*Task*
Rewrite the records below, replacing each occurrence of "terminal" with "console" and leaving everything else unchanged.

*Provided records*

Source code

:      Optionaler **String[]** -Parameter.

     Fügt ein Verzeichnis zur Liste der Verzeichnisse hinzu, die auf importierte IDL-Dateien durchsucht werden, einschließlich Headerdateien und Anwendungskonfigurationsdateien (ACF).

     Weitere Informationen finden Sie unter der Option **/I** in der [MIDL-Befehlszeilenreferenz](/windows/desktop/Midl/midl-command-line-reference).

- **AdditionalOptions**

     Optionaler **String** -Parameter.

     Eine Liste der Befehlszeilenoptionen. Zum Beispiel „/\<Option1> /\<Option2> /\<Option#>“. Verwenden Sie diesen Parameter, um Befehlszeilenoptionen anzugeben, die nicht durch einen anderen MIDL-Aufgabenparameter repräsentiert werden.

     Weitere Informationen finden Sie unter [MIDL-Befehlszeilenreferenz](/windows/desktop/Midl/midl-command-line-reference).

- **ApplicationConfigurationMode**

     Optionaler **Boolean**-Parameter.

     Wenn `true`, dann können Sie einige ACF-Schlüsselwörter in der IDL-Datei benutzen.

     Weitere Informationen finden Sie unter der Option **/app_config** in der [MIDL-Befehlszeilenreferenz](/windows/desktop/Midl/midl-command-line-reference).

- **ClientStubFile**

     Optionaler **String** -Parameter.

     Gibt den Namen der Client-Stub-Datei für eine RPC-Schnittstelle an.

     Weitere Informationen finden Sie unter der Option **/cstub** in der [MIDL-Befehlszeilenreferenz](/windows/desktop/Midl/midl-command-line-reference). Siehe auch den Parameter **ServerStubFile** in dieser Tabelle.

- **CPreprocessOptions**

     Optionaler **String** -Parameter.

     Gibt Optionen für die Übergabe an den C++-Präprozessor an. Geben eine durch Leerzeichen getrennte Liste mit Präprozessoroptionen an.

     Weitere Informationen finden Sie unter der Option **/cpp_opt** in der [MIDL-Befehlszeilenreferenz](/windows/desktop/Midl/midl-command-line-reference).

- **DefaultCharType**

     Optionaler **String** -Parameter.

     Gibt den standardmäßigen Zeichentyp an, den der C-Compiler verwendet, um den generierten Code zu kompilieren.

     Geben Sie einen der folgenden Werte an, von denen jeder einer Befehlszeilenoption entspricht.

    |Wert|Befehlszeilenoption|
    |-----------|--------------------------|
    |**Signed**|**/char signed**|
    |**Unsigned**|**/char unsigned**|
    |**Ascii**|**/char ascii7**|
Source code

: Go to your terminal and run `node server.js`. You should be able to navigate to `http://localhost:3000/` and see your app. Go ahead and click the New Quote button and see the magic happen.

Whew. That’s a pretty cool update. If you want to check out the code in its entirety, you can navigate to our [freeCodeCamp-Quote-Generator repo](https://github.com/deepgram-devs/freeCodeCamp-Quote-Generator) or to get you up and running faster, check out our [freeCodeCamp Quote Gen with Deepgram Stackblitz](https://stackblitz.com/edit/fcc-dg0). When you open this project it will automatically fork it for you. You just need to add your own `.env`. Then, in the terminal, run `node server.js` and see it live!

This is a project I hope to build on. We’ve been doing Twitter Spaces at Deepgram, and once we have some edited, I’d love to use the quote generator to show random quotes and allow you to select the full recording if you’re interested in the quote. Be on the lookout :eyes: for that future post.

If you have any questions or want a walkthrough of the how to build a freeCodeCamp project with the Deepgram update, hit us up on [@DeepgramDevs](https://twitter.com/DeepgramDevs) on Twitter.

*Task result*
Source code

:      Optionaler **String[]** -Parameter.

     Fügt ein Verzeichnis zur Liste der Verzeichnisse hinzu, die auf importierte IDL-Dateien durchsucht werden, einschließlich Headerdateien und Anwendungskonfigurationsdateien (ACF).

     Weitere Informationen finden Sie unter der Option **/I** in der [MIDL-Befehlszeilenreferenz](/windows/desktop/Midl/midl-command-line-reference).

- **AdditionalOptions**

     Optionaler **String** -Parameter.

     Eine Liste der Befehlszeilenoptionen. Zum Beispiel „/\<Option1> /\<Option2> /\<Option#>“. Verwenden Sie diesen Parameter, um Befehlszeilenoptionen anzugeben, die nicht durch einen anderen MIDL-Aufgabenparameter repräsentiert werden.

     Weitere Informationen finden Sie unter [MIDL-Befehlszeilenreferenz](/windows/desktop/Midl/midl-command-line-reference).

- **ApplicationConfigurationMode**

     Optionaler **Boolean**-Parameter.

     Wenn `true`, dann können Sie einige ACF-Schlüsselwörter in der IDL-Datei benutzen.

     Weitere Informationen finden Sie unter der Option **/app_config** in der [MIDL-Befehlszeilenreferenz](/windows/desktop/Midl/midl-command-line-reference).

- **ClientStubFile**

     Optionaler **String** -Parameter.

     Gibt den Namen der Client-Stub-Datei für eine RPC-Schnittstelle an.

     Weitere Informationen finden Sie unter der Option **/cstub** in der [MIDL-Befehlszeilenreferenz](/windows/desktop/Midl/midl-command-line-reference). Siehe auch den Parameter **ServerStubFile** in dieser Tabelle.

- **CPreprocessOptions**

     Optionaler **String** -Parameter.

     Gibt Optionen für die Übergabe an den C++-Präprozessor an. Geben eine durch Leerzeichen getrennte Liste mit Präprozessoroptionen an.

     Weitere Informationen finden Sie unter der Option **/cpp_opt** in der [MIDL-Befehlszeilenreferenz](/windows/desktop/Midl/midl-command-line-reference).

- **DefaultCharType**

     Optionaler **String** -Parameter.

     Gibt den standardmäßigen Zeichentyp an, den der C-Compiler verwendet, um den generierten Code zu kompilieren.

     Geben Sie einen der folgenden Werte an, von denen jeder einer Befehlszeilenoption entspricht.

    |Wert|Befehlszeilenoption|
    |-----------|--------------------------|
    |**Signed**|**/char signed**|
    |**Unsigned**|**/char unsigned**|
    |**Ascii**|**/char ascii7**|
Source code

: Go to your console and run `node server.js`. You should be able to navigate to `http://localhost:3000/` and see your app. Go ahead and click the New Quote button and see the magic happen.

Whew. That’s a pretty cool update. If you want to check out the code in its entirety, you can navigate to our [freeCodeCamp-Quote-Generator repo](https://github.com/deepgram-devs/freeCodeCamp-Quote-Generator) or to get you up and running faster, check out our [freeCodeCamp Quote Gen with Deepgram Stackblitz](https://stackblitz.com/edit/fcc-dg0). When you open this project it will automatically fork it for you. You just need to add your own `.env`. Then, in the console, run `node server.js` and see it live!

This is a project I hope to build on. We’ve been doing Twitter Spaces at Deepgram, and once we have some edited, I’d love to use the quote generator to show random quotes and allow you to select the full recording if you’re interested in the quote. Be on the lookout :eyes: for that future post.

If you have any questions or want a walkthrough of the how to build a freeCodeCamp project with the Deepgram update, hit us up on [@DeepgramDevs](https://twitter.com/DeepgramDevs) on Twitter.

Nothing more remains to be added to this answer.